#### PROBLEM DETAILS
To answer, print the line containing "For every layout" and each line after it in the listing below, exactly as they stand.

START RECORDS FOR THIS EXERCISE

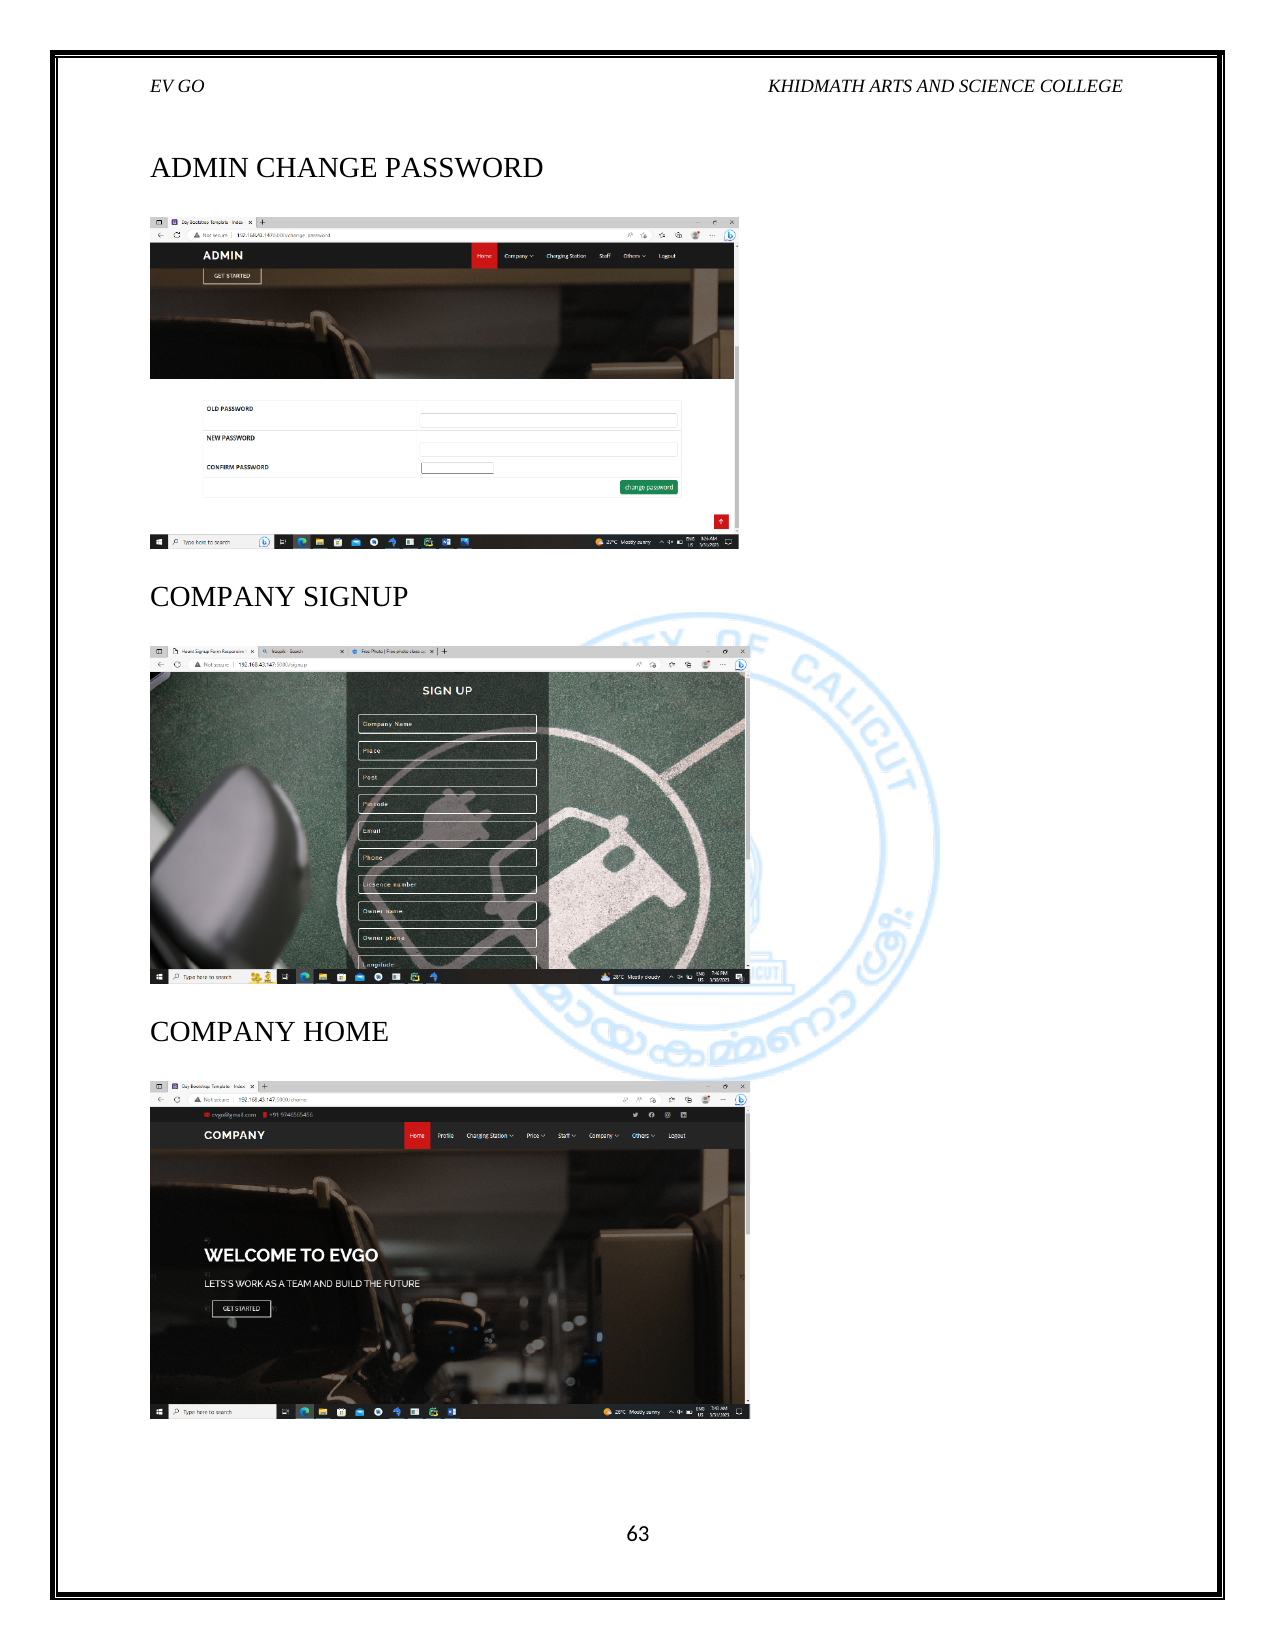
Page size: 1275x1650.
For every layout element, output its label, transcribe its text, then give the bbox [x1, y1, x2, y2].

text COMPANY HOME [150, 1014, 1125, 1048]
picture [150, 1048, 940, 1419]
text ADMIN CHANGE PASSWORD [150, 150, 1125, 183]
text COMPANY SIGNUP [150, 579, 1125, 612]
picture [150, 612, 940, 1014]
picture [150, 217, 739, 549]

END RECORDS FOR THIS EXERCISE

#### YOUR SOLUTION
For every layout element, output its label, transcribe its text, then give the bbox [x1, y1, x2, y2].

text COMPANY HOME [150, 1014, 1125, 1048]
picture [150, 1048, 940, 1419]
text ADMIN CHANGE PASSWORD [150, 150, 1125, 183]
text COMPANY SIGNUP [150, 579, 1125, 612]
picture [150, 612, 940, 1014]
picture [150, 217, 739, 549]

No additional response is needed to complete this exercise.